======== Given entries
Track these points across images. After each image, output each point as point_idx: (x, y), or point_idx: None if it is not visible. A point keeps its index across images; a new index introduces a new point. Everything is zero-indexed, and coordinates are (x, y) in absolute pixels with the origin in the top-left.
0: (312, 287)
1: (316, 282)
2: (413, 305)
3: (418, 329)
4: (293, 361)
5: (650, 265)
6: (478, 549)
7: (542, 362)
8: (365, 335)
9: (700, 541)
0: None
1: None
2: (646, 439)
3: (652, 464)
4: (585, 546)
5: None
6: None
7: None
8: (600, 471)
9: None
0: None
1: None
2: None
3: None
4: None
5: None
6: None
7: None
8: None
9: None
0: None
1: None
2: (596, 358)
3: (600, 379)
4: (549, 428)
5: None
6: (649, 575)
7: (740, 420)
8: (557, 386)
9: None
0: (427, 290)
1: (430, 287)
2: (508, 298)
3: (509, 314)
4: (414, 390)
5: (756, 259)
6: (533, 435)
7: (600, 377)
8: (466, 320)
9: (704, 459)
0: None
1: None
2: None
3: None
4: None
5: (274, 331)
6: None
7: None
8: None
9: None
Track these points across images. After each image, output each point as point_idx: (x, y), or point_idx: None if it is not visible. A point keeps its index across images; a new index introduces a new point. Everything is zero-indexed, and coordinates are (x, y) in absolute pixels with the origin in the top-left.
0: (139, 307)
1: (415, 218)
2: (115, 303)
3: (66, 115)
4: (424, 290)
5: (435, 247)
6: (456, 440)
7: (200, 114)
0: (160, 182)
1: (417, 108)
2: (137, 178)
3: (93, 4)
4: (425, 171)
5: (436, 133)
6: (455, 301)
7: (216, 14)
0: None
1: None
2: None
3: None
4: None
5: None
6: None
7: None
================
What this task involves
Give these lines as a JSON list of strings, one string per line and no strings for blank lines, covering all of the material.

Output
[
  "Track these points across images. After each image, output each point as point_idx: (x, y), or point_idx: None if it is not visible. A point keeps its index across images; a new index introduces a new point. Everything is zero-indexed, and coordinates are (x, y) in absolute pixels with the origin in the top-left.",
  "0: (312, 287)",
  "1: (316, 282)",
  "2: (413, 305)",
  "3: (418, 329)",
  "4: (293, 361)",
  "5: (650, 265)",
  "6: (478, 549)",
  "7: (542, 362)",
  "8: (365, 335)",
  "9: (700, 541)",
  "0: None",
  "1: None",
  "2: (646, 439)",
  "3: (652, 464)",
  "4: (585, 546)",
  "5: None",
  "6: None",
  "7: None",
  "8: (600, 471)",
  "9: None",
  "0: None",
  "1: None",
  "2: None",
  "3: None",
  "4: None",
  "5: None",
  "6: None",
  "7: None",
  "8: None",
  "9: None",
  "0: None",
  "1: None",
  "2: (596, 358)",
  "3: (600, 379)",
  "4: (549, 428)",
  "5: None",
  "6: (649, 575)",
  "7: (740, 420)",
  "8: (557, 386)",
  "9: None",
  "0: (427, 290)",
  "1: (430, 287)",
  "2: (508, 298)",
  "3: (509, 314)",
  "4: (414, 390)",
  "5: (756, 259)",
  "6: (533, 435)",
  "7: (600, 377)",
  "8: (466, 320)",
  "9: (704, 459)",
  "0: None",
  "1: None",
  "2: None",
  "3: None",
  "4: None",
  "5: (274, 331)",
  "6: None",
  "7: None",
  "8: None",
  "9: None",
  "Track these points across images. After each image, output each point as point_idx: (x, y), or point_idx: None if it is not visible. A point keeps its index across images; a new index introduces a new point. Everything is zero-indexed, and coordinates are (x, y) in absolute pixels with the origin in the top-left.",
  "0: (139, 307)",
  "1: (415, 218)",
  "2: (115, 303)",
  "3: (66, 115)",
  "4: (424, 290)",
  "5: (435, 247)",
  "6: (456, 440)",
  "7: (200, 114)",
  "0: (160, 182)",
  "1: (417, 108)",
  "2: (137, 178)",
  "3: (93, 4)",
  "4: (425, 171)",
  "5: (436, 133)",
  "6: (455, 301)",
  "7: (216, 14)",
  "0: None",
  "1: None",
  "2: None",
  "3: None",
  "4: None",
  "5: None",
  "6: None",
  "7: None"
]